By: Julien Bastin user 11 Feb 2020 at 7:53 a.m. CST

2 Responses
Julien Bastin gravatar
Hello, I have a problem with setting up Gluu as an IdP with an ADFS acting as a SP. When I want to add a trust relationship in SAML, I put the URL of the server : https://xxx.xxx.xxx/FederationMetadata/2007-06/FederationMetadata.xml But it doesn't work, and in the logs I have this: javax.net.ssl.SSLHandshakeException: sun.security.validator.ValidatorException: PKIX path building failed: sun.security.provider.certpath.SunCertPathBuilderException: unable to find valid certification path to requested target. I've seen a lot about cacerts, but I don't understand how to add the key in.

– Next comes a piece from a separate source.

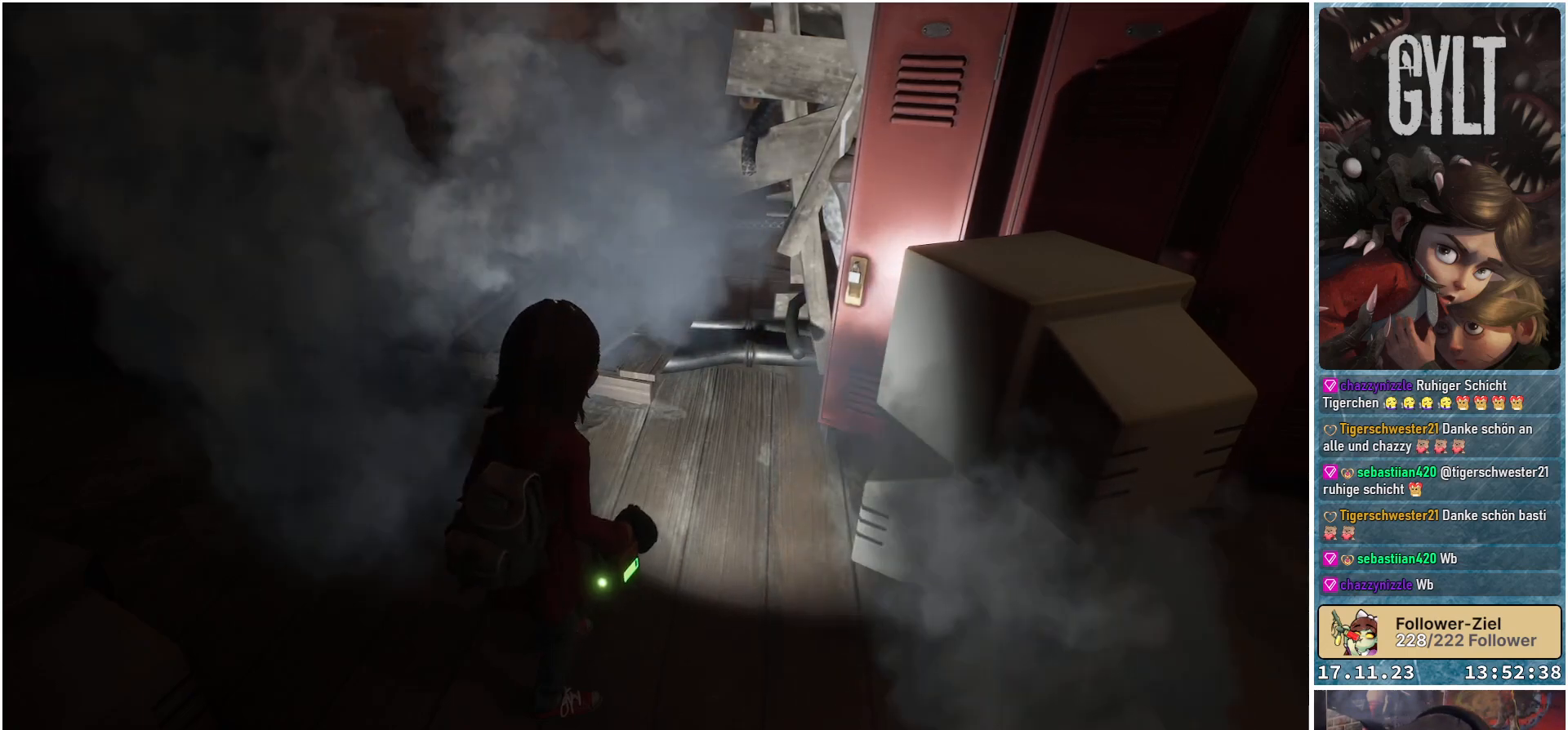
{"buttons": [], "left_stick": "center", "right_stick": "left", "events": [[217, "right_stick", "center"], [450, "right_stick", "left"]]}
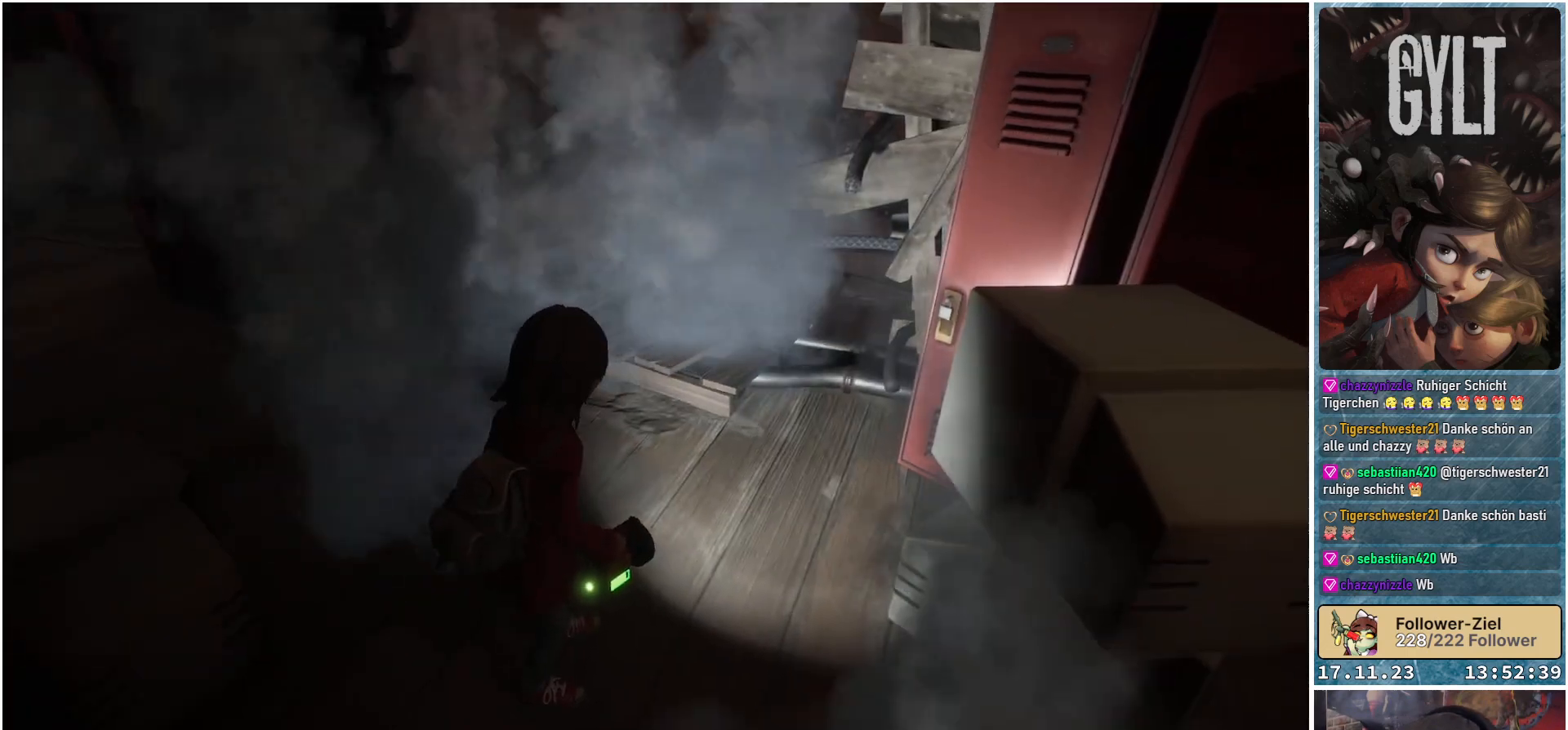
{"buttons": [], "left_stick": "center", "right_stick": "center", "events": [[100, "right_stick", "center"]]}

Thank you.

By Michael Schwartz staff 11 Feb 2020 at 9:20 a.m. CST

Michael Schwartz gravatar
Login to the chroot and run this command: ``` # /etc/init.d/idp check ``` That will dump the environment variables, and you'll see the JRE that is used by the Shib IDP, which is `/opt/jre/bin/java` So I would start by importing the https certificate for ADFS into `/opt/jre/jre/lib/security/cacerts` I really like [KeyStore Explorer](https://keystore-explorer.org/) to manage java keystores. But there are also CLI ways to import the cert, which you can find by Googling.

By Julien Bastin user 11 Feb 2020 at 10:08 a.m. CST

Julien Bastin gravatar
Ok thank you ! I will try this tomorrow.